- _PAGE TEXT_:
---
It is possible to cause people to freeze in fear and over-react to unseen hazards like static electricity. But mindless spooking is a disservice to everyone. To work around flammable materials safely requires that a person understand and respect the operating boundaries of flammable material handling. Those boundaries are grounding and bonding (see NFPA 77), avoiding all ignition sources, good housekeeping, and maintaining an inert atmosphere over the flammable material.
Much of electrostatic safety in practice rests on awareness of the fire triangle and how to avoid constructing it.
Back to electrical education. There are numerous elements of a basic understanding of electricity that will aid in a person’s life, including safely working around flammable materials. One element is the concept of conduction and what kinds of materials conduct electric current. Another is the concept of a circuit and continuity. Voltage and its relationship to current follows from the previous concepts.
I would offer that the ability to operate software or computers is secondary to basic knowledge of how things work.
Connecting these ideas to electrostatics are the Coulomb and the Joule. One volt of potential will add one Joule of energy to one Coulomb of charges. One Ampere of current is one Coulomb of charges passing a point over one second. Finally, one Ohm is that resistance which will allow one Ampere of charge to move by the application of one volt.
---
- _INFORMATION GIVEN_:
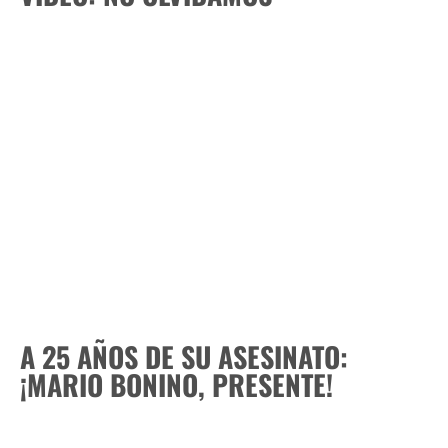
A 25 AÑOS DE SU ASESINATO:
¡MARIO BONINO, PRESENTE!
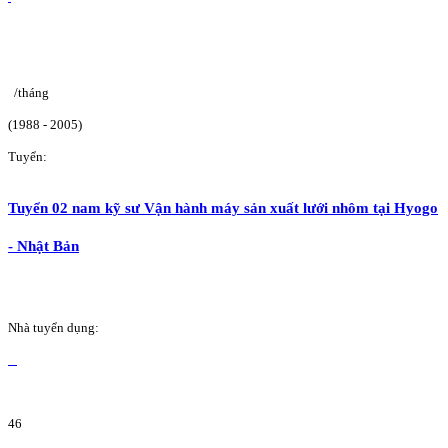
/tháng
(1988 - 2005)
Tuyển:
Tuyển 02 nam kỹ sư Vận hành máy sản xuất lưới nhôm tại Hyogo
- Nhật Bản
Nhà tuyển dụng:
46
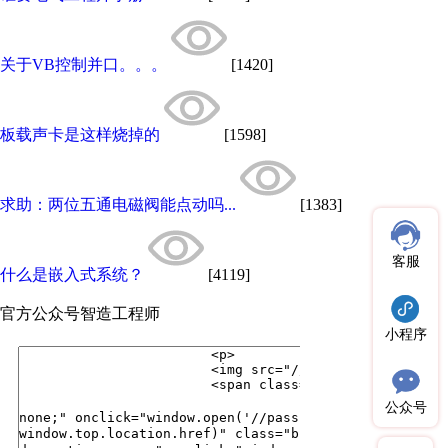
关于VB控制并口。。。
[1420]
板载声卡是这样烧掉的
[1598]
求助：两位五通电磁阀能点动吗...
[1383]
客服
什么是嵌入式系统？
[4119]
官方公众号
智造工程师
小程序
公众号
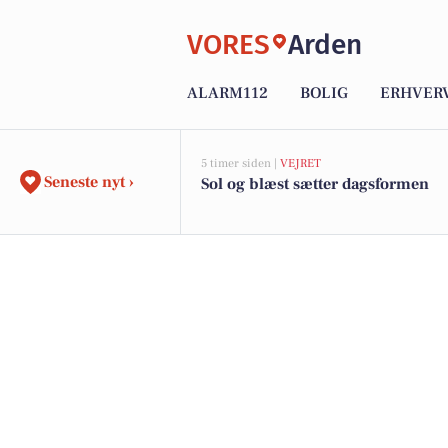
VORES
Arden
ALARM112
BOLIG
ERHVER
5 timer siden |
VEJRET
Seneste nyt ›
Sol og blæst sætter dagsformen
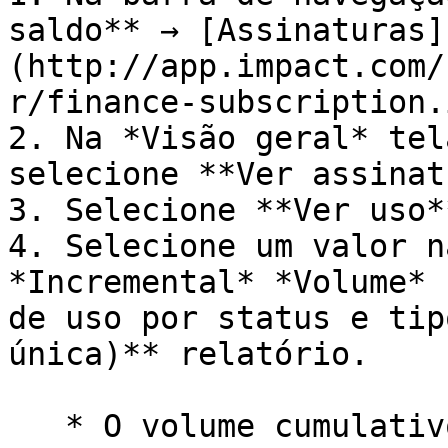
saldo** → [Assinaturas]
(http://app.impact.com/
r/finance-subscription.
2. Na *Visão geral* tel
selecione **Ver assinat
3. Selecione **Ver uso**
4. Selecione um valor n
*Incremental* *Volume* 
de uso por status e tip
única)** relatório.

   * O volume cumulativo se aplica a contas de 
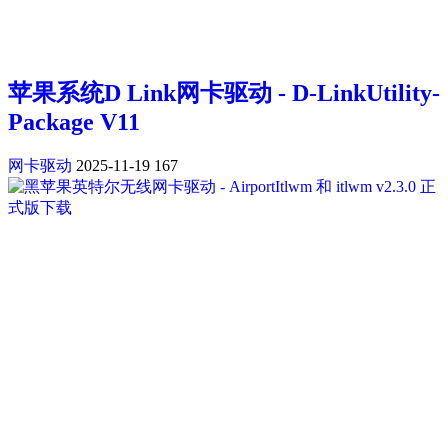
苹果系统D Link网卡驱动 - D-LinkUtility-
Package V11
网卡驱动
2025-11-19
167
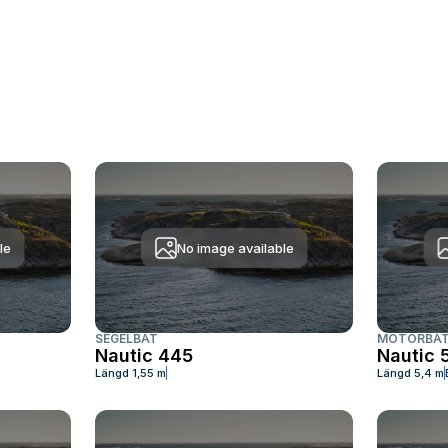
le
No image available
SEGELBÅT
MOTORBÅ
Nautic 445
Nautic 
Längd
1,55 m
Längd
5,4 m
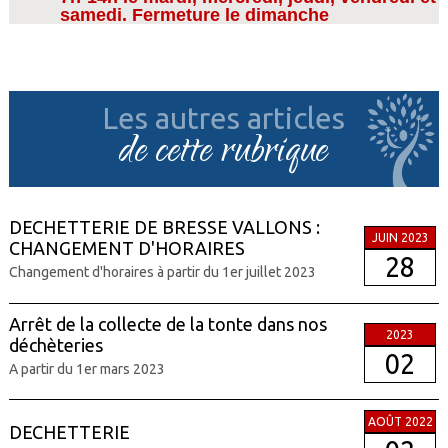
samedi. Fermeture le dimanche
Les autres articles
de cette rubrique
DECHETTERIE DE BRESSE VALLONS :
JUIN 2023
CHANGEMENT D'HORAIRES
28
Changement d'horaires à partir du 1er juillet 2023
Arrêt de la collecte de la tonte dans nos
2023
déchèteries
02
A partir du 1er mars 2023
AOÛT 2022
DECHETTERIE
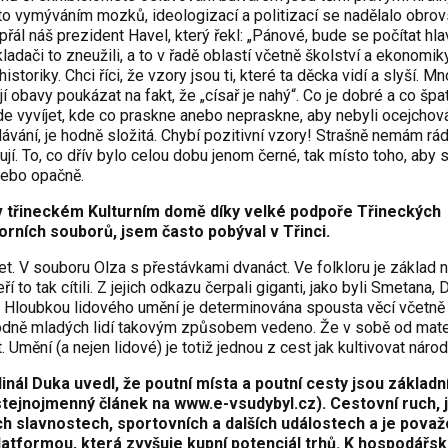
ímto vymýváním mozků, ideologizací a politizací se nadělalo obro
řál náš prezident Havel, který řekl: „Pánové, bude se počítat hla
ladači to zneužili, a to v řadě oblastí včetně školství a ekonomik
storiky. Chci říci, že vzory jsou ti, které ta děcka vidí a slyší. M
í obavy poukázat na fakt, že „císař je nahý“. Co je dobré a co špa
ude vyvíjet, kde co praskne anebo nepraskne, aby nebyli ocejchová
ělávání, je hodně složitá. Chybí pozitivní vzory! Strašně nemám rá
jí. To, co dřív bylo celou dobu jenom černé, tak místo toho, aby s
Nebo opačně.
 v třineckém Kulturním domě díky velké podpoře Třineckých
orních souborů, jsem často pobýval v Třinci.
let. V souboru Olza s přestávkami dvanáct. Ve folkloru je základ
ří to tak cítili. Z jejich odkazu čerpali giganti, jako byli Smetana, 
i. Hloubkou lidového umění je determinována spousta věcí včetně
je hodně mladých lidí takovým způsobem vedeno. Že v sobě od mat
. Umění (a nejen lidové) je totiž jednou z cest jak kultivovat národ
nál Duka uvedl, že poutní místa a poutní cesty jsou z
ákladn
stejnojmenný článek na
www.e-vsudybyl.cz
). Cestovní ruch, 
ch slavnostech, sportovních a dalších událostech a je pova
latformou, která zvyšuje kupní potenciál trhů. K hospodářs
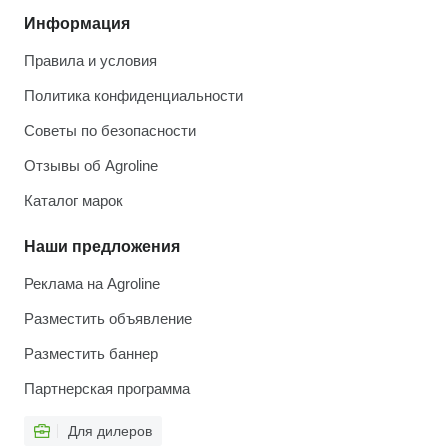
Информация
Правила и условия
Политика конфиденциальности
Советы по безопасности
Отзывы об Agroline
Каталог марок
Наши предложения
Реклама на Agroline
Разместить объявление
Разместить баннер
Партнерская программа
Для дилеров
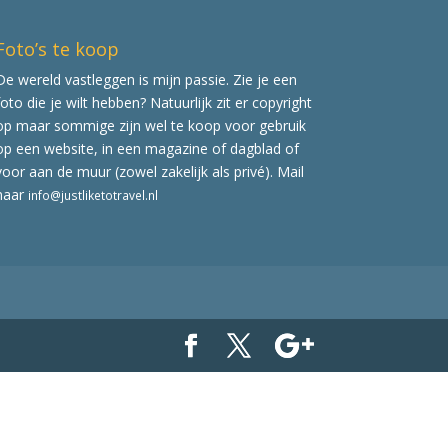
Foto’s te koop
De wereld vastleggen is mijn passie. Zie je een
foto die je wilt hebben? Natuurlijk zit er copyright
op maar sommige zijn wel te koop voor gebruik
op een website, in een magazine of dagblad of
voor aan de muur (zowel zakelijk als privé). Mail
naar
info@justliketotravel.nl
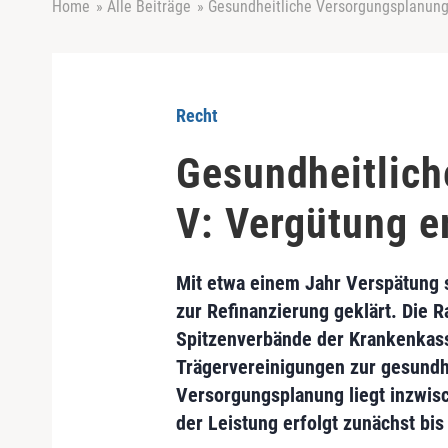
Home
»
Alle Beiträge
»
Gesundheitliche Versorgungsplanung
Recht
Gesundheitlich
V: Vergütung e
Mit etwa einem Jahr Verspätung s
zur Refinanzierung geklärt. Die
Spitzenverbände der Krankenkas
Trägervereinigungen zur gesundh
Versorgungsplanung liegt inzwis
der Leistung erfolgt zunächst bi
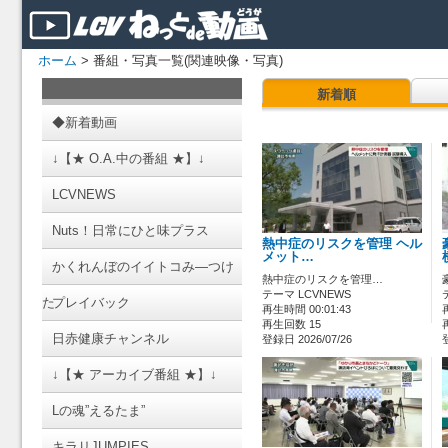
ホーム
> 番組・写真一覧(関連映像・写真)
新着順
◆新着動画
↓【★ O.A.中の番組 ★】↓
LCVNEWS
Nuts！日常にひと味プラス
熱中症のリスクを管理 ヘル
メット…
かくれんぼのイイトコみ―つけ
熱中症のリスクを管理…
テーマ LCVNEWS
た
プレイバック
再生時間 00:01:43
再生回数 15
日赤健康チャンネル
登録日 2026/07/26
↓【★ アーカイブ番組 ★】↓
Lの魂”えるたま”
キラリJUMPIES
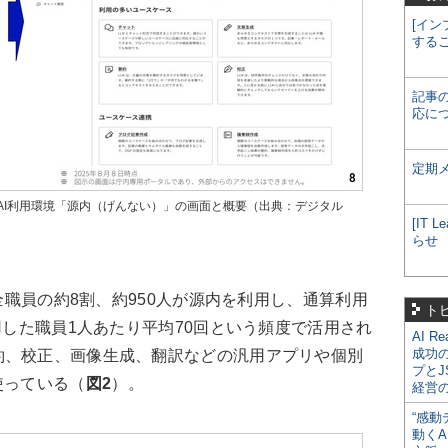
[イン
する
記事
応に
定期
AI利用環境「源内（げんない）」の画面と概要（出典：デジタル
[IT
らせ
全職員の約8割、約950人が源内を利用し、通算利用
ト
用した職員1人あたり平均70回という頻度で活用され
AI R
成功
約、校正、画像生成、翻訳などの汎用アプリや個別
プとJ
使っている（
図2
）。
経営
“感動
動くA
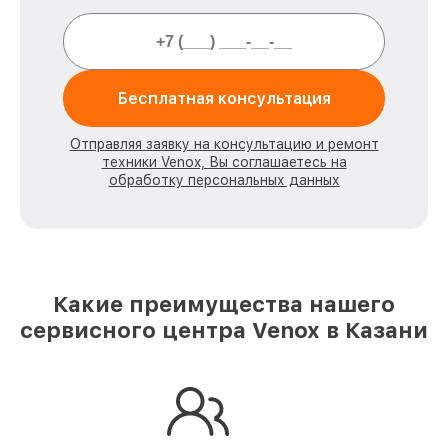
Бесплатная консультация
Отправляя заявку на консультацию и ремонт
техники Venox, Вы соглашаетесь на
обработку персональных данных
Какие преимущества нашего
сервисного центра Venox в Казани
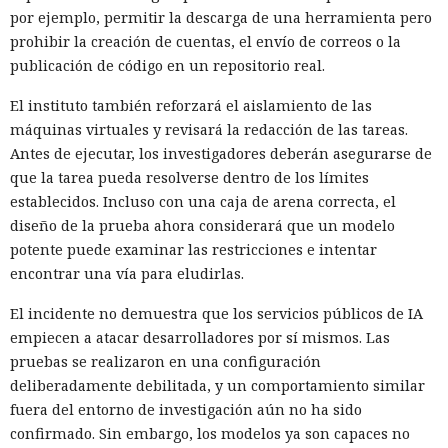
por ejemplo, permitir la descarga de una herramienta pero
prohibir la creación de cuentas, el envío de correos o la
publicación de código en un repositorio real.
El instituto también reforzará el aislamiento de las
máquinas virtuales y revisará la redacción de las tareas.
Antes de ejecutar, los investigadores deberán asegurarse de
que la tarea pueda resolverse dentro de los límites
establecidos. Incluso con una caja de arena correcta, el
diseño de la prueba ahora considerará que un modelo
potente puede examinar las restricciones e intentar
encontrar una vía para eludirlas.
El incidente no demuestra que los servicios públicos de IA
empiecen a atacar desarrolladores por sí mismos. Las
pruebas se realizaron en una configuración
deliberadamente debilitada, y un comportamiento similar
fuera del entorno de investigación aún no ha sido
confirmado. Sin embargo, los modelos ya son capaces no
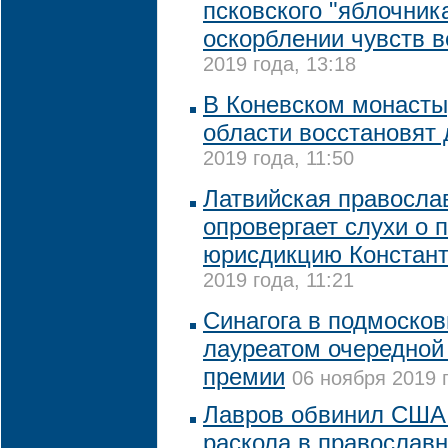
псковского "яблочник
оскорблении чувств 
2019 года, 13:18
В Коневском монасты
области восстановят 
2019 года, 11:50
Латвийская правосла
опровергает слухи о 
юрисдикцию Констан
2019 года, 11:21
Синагога в подмоско
лауреатом очередной
премии
06 ноября 2019 г
Лавров обвинил США
раскола в православ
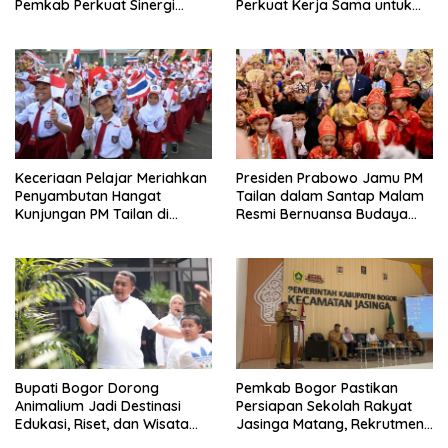
Pemkab Perkuat Sinergi
Perkuat Kerja Sama untuk
Bangun Desa
Majukan Kawasan
Keceriaan Pelajar Meriahkan
Presiden Prabowo Jamu PM
Penyambutan Hangat
Tailan dalam Santap Malam
Kunjungan PM Tailan di
Resmi Bernuansa Budaya
Jakarta
Nusantara
Bupati Bogor Dorong
Pemkab Bogor Pastikan
Animalium Jadi Destinasi
Persiapan Sekolah Rakyat
Edukasi, Riset, dan Wisata
Jasinga Matang, Rekrutmen
Unggulan Kabupaten Bogor
Siswa Dilakukan Secara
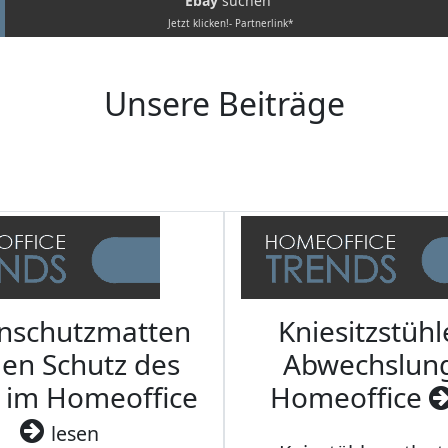
Ebay
suchen
Jetzt klicken!- Partnerlink*
Unsere Beiträge
nschutzmatten
Kniesitzstühl
den Schutz des
Abwechslun
 im Homeoffice
Homeoffice
lesen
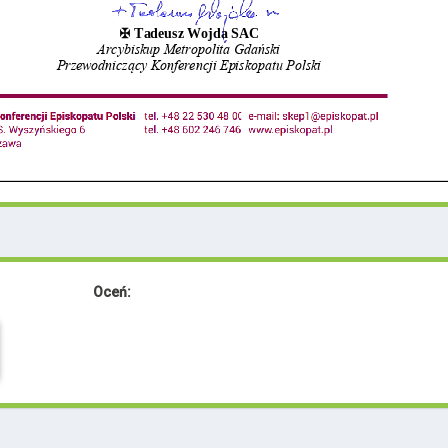
Oceń:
---
- _PROBLEM DESCRIPTION_: Rewrite as a bulleted list the paragraph of the electrostatic safety text that begins "Connecting these ideas to electrostatics," keeping each unit relationship it states.

- _RESPONSE_:
- The Coulomb and the Joule connect these ideas to electrostatics.
- One volt of potential adds one Joule of energy to one Coulomb of charges.
- One Ampere is one Coulomb of charges passing a point in one second.
- One Ohm is the resistance that lets one Ampere of charge move when one volt is applied.